TO-DO ITEM — Copy every record below exactly, leaving out any pictures.
=== Section Start ===
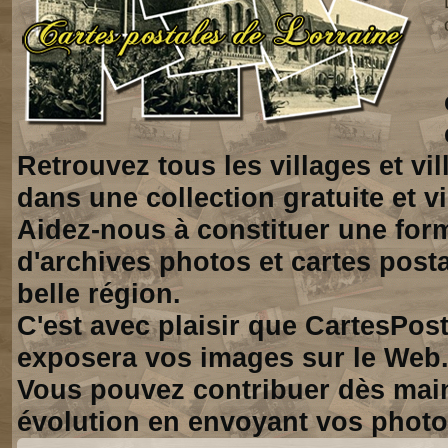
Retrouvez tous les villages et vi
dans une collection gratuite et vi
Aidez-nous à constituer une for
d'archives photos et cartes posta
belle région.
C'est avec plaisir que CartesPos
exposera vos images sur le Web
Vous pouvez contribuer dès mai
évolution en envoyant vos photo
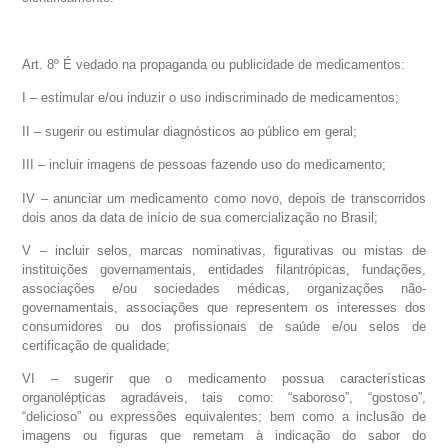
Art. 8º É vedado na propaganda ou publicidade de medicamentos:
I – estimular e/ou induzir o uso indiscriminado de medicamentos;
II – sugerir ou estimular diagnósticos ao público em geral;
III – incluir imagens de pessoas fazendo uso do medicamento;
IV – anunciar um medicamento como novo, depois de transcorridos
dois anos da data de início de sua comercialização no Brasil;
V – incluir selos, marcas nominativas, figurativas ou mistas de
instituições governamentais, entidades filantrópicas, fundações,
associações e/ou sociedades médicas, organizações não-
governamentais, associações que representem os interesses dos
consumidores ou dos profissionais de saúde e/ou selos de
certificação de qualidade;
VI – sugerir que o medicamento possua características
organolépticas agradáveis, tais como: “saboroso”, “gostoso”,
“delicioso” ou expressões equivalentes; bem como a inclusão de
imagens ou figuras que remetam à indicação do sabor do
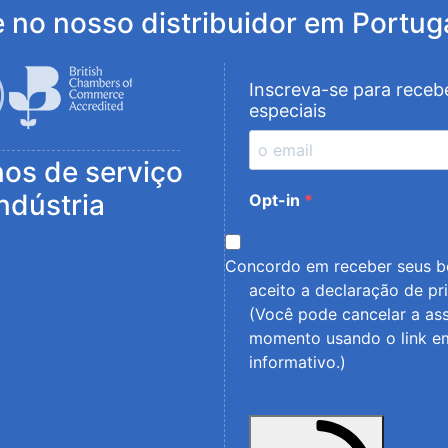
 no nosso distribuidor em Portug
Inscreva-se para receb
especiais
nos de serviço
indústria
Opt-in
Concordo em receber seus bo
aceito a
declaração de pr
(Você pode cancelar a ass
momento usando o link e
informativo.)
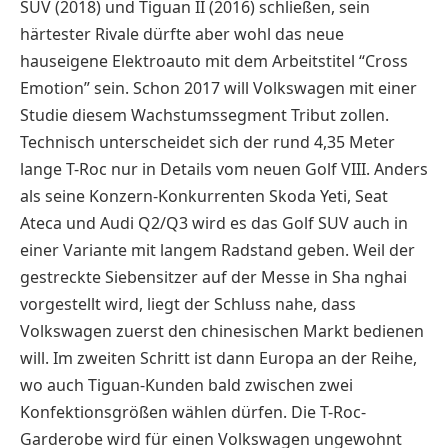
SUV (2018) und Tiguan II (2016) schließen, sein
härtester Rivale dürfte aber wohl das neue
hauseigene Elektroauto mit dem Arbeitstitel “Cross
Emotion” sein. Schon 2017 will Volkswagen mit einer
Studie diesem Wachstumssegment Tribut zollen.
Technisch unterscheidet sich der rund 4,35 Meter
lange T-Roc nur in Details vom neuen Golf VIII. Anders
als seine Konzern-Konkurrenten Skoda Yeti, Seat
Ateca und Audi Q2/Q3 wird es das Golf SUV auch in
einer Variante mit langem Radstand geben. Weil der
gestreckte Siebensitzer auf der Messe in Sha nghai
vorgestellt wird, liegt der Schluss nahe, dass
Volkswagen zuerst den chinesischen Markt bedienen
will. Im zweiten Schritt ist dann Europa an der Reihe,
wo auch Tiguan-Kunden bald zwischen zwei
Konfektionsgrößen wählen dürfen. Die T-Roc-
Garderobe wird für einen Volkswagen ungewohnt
=== Section End ===
TASK SOLUTION —
Retrouvez tous les villages et vi
dans une collection gratuite et vi
Aidez-nous à constituer une for
d'archives photos et cartes posta
belle région.
C'est avec plaisir que CartesPos
exposera vos images sur le Web
Vous pouvez contribuer dès mai
évolution en envoyant vos photo
Art. 8º É vedado na propaganda ou publicidade de medicamentos:
I – estimular e/ou induzir o uso indiscriminado de medicamentos;
II – sugerir ou estimular diagnósticos ao público em geral;
III – incluir imagens de pessoas fazendo uso do medicamento;
IV – anunciar um medicamento como novo, depois de transcorridos
dois anos da data de início de sua comercialização no Brasil;
V – incluir selos, marcas nominativas, figurativas ou mistas de
instituições governamentais, entidades filantrópicas, fundações,
associações e/ou sociedades médicas, organizações não-
governamentais, associações que representem os interesses dos
consumidores ou dos profissionais de saúde e/ou selos de
certificação de qualidade;
VI – sugerir que o medicamento possua características
organolépticas agradáveis, tais como: “saboroso”, “gostoso”,
“delicioso” ou expressões equivalentes; bem como a inclusão de
imagens ou figuras que remetam à indicação do sabor do
 no nosso distribuidor em Portug
Inscreva-se para receb
especiais
nos de serviço
indústria
Opt-in
Concordo em receber seus bo
aceito a
declaração de pr
(Você pode cancelar a ass
momento usando o link e
informativo.)
SUV (2018) und Tiguan II (2016) schließen, sein
härtester Rivale dürfte aber wohl das neue
hauseigene Elektroauto mit dem Arbeitstitel “Cross
Emotion” sein. Schon 2017 will Volkswagen mit einer
Studie diesem Wachstumssegment Tribut zollen.
Technisch unterscheidet sich der rund 4,35 Meter
lange T-Roc nur in Details vom neuen Golf VIII. Anders
als seine Konzern-Konkurrenten Skoda Yeti, Seat
Ateca und Audi Q2/Q3 wird es das Golf SUV auch in
einer Variante mit langem Radstand geben. Weil der
gestreckte Siebensitzer auf der Messe in Sha nghai
vorgestellt wird, liegt der Schluss nahe, dass
Volkswagen zuerst den chinesischen Markt bedienen
will. Im zweiten Schritt ist dann Europa an der Reihe,
wo auch Tiguan-Kunden bald zwischen zwei
Konfektionsgrößen wählen dürfen. Die T-Roc-
Garderobe wird für einen Volkswagen ungewohnt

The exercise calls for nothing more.